Iran: Former MP Tortured to ‘Repent’ for Criticism
Iran: Former MP Tortured to ‘Repent’ for His Criticisms
(New York) – Iran's Supreme Leader, Ali Khamene’i, should immediately order the unconditional release of Ali Akbar Mousavi Khoini, a former member of parliament and critic of Iranian detention practices, Human Rights Watch said today.
The Iranian authorities have held Mousavi Khoini without charge for more than three months. Several days ago Mousavi Khoini charged that prison officials have subjected him to torture in order to pressure him to “repent” for his criticism of the Judiciary and intelligence services for human rights abuses and prison conditions.
Human Rights Watch expressed grave concern for Mousavi Khoini’s health and safety in light of his claims of torture. Since July 30, two prisoners held for their political beliefs have died under suspicious conditions inside Iran’s prisons.
“Iran’s leaders have held Mousavi Khoini for more than 100 days without charge, much of that in solitary confinement,” said Joe Stork, deputy Middle East director at Human Rights Watch. “Iran has a notorious record when it comes to getting political prisoners to ‘repent’ under torture.”
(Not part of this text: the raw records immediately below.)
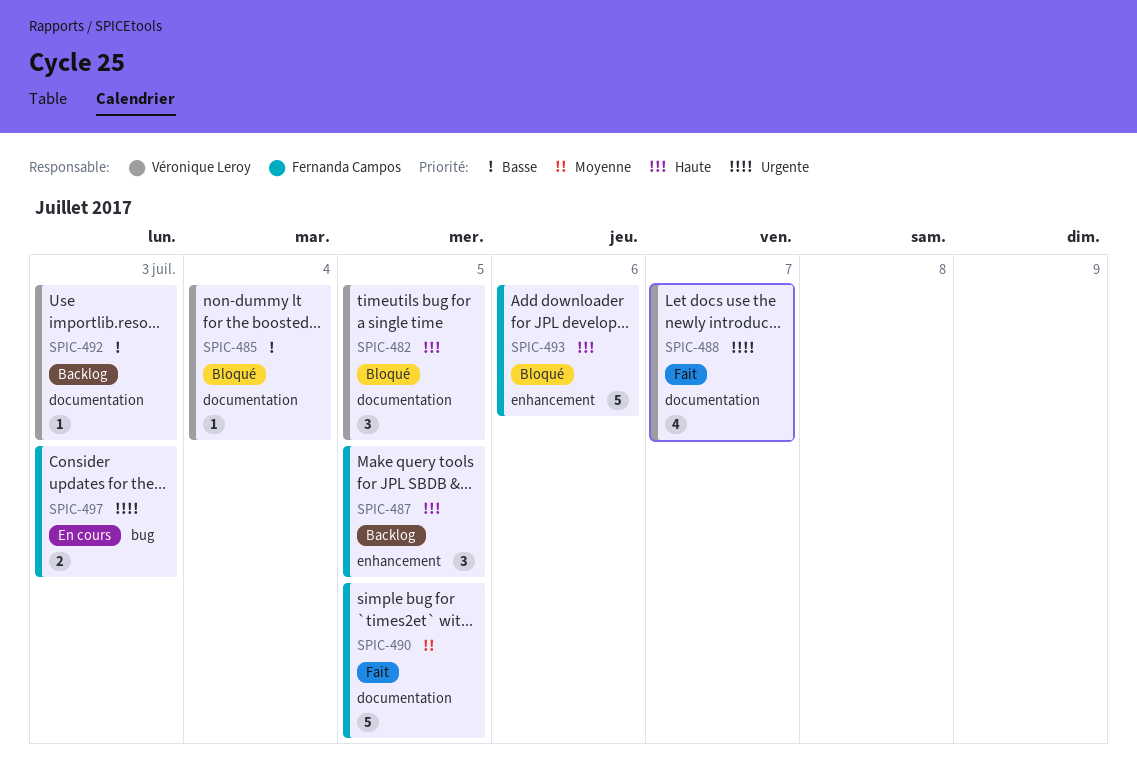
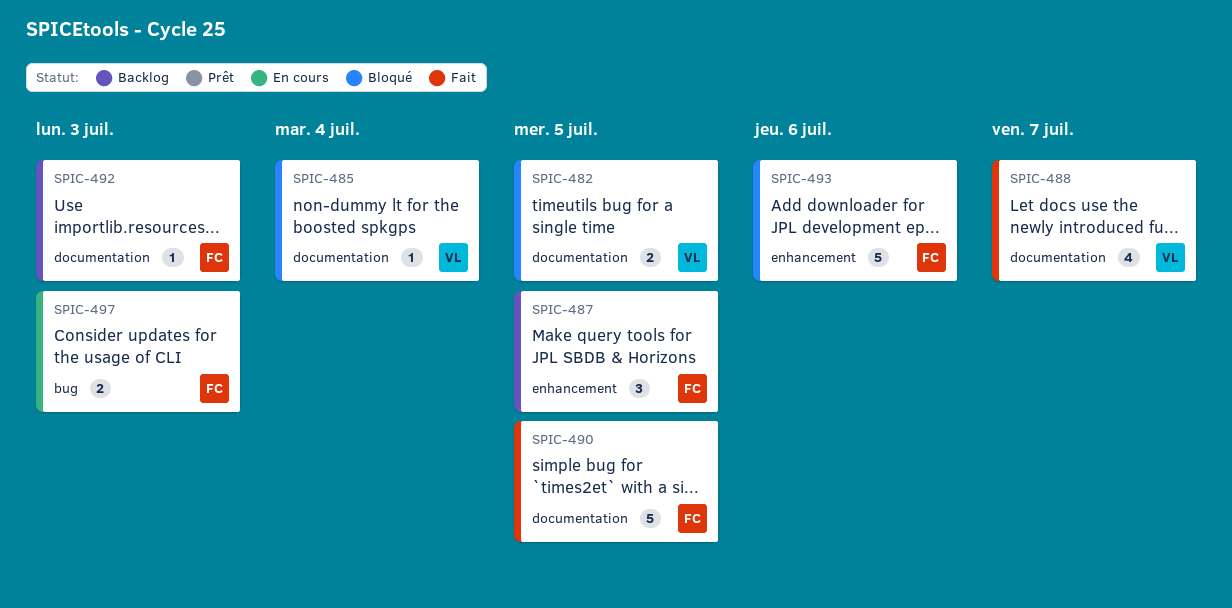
SPIC-482, estimate: 3 -> 2
SPIC-492, owner: Véronique Leroy -> Fernanda Campos

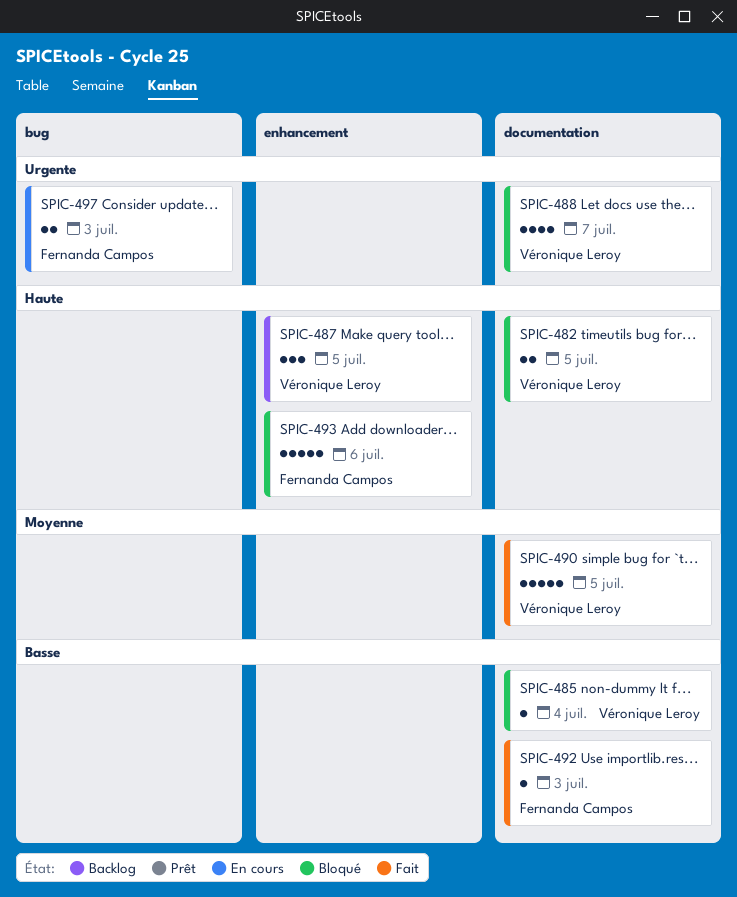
SPIC-487, owner: Fernanda Campos -> Véronique Leroy
SPIC-488, status: Fait -> Bloqué
SPIC-490, owner: Fernanda Campos -> Véronique Leroy
SPIC-492, status: Backlog -> Fait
Government agents detained Mousavi Khoini on June 12 while he was attending a peaceful public protest for women’s rights in Tehran. He is being held in Tehran’s Evin prison. The authorities have refused to allow him to meet with his lawyers. The Judiciary has not filed any charges against him.
Last Thursday, September 21, the authorities allowed Mousavi Khoini to attend the end of a memorial service for his father, who had died 40 days earlier. A person who attended the memorial service told Human Rights Watch that Mousavi Khoini’s head and neck were visibly bruised.
Several persons who attended the event told Human Rights Watch that Mousavi Khoini’s guards prevented him from seeing his wife when he arrived. In response, Mousavi Khoini started to speak loudly and ask for help, saying that his jailers were torturing him.
“For the past 20 days, prison officials have chained my hands and feet. I am being tortured,” Mousavi Khoini reportedly told the crowd at the memorial service. “I am held in solitary confinement and interrogated four times a day. They wake me up in the middle of the night to interrogate me. They are trying to turn me to a mental patient.”
“They are forcing me to denounce my beliefs, to repent for my activities, and to ask forgiveness from Khamene’i,” he said. “I am resisting, but they are putting me under tremendous pressure.”
According to Iranian news reports, the following day Mousavi Khoini’s wife, Zohreh Islamian, said that prison officials have not let her see her husband for the past month and that she has had only one telephone conversation with him during this period.
Mousavi Khoini’s lawyer, Abdulfattah Soltani said that he has not been able to meet Mousavi Khoini and the Judiciary has denied him access to his client’s file.
On Friday, September 22, the Iranian Students News Agency quoted the head of Tehran’s prisons, Sohrab Soleimani, as saying that “prison officials told me [Mousavi Khoini] has no problem. His general conditions are very good.”
When he was a reformist member of the Iranian parliament from 2000 to 2004, Mousavi Khoini repeatedly challenged the Judiciary and intelligence services on human rights abuses, prison conditions, and the lack of fair trails and due process for political prisoners.
In February 2004 the Council of Guardians, the conservative clerical body in charge of supervising parliamentarian elections, disqualified Mousavi Khoini from running for reelection. Mousavi Khoini has continued to campaign for human rights reforms in the Judiciary and intelligence services.
“Mousavi Khoini is now being held in one of the same prisons that he tried to open up to public scrutiny. And the same intelligence apparatus that he tried to hold accountable is subjecting him to torture,” Stork said. “The authorities should end this vendetta immediately and release him.”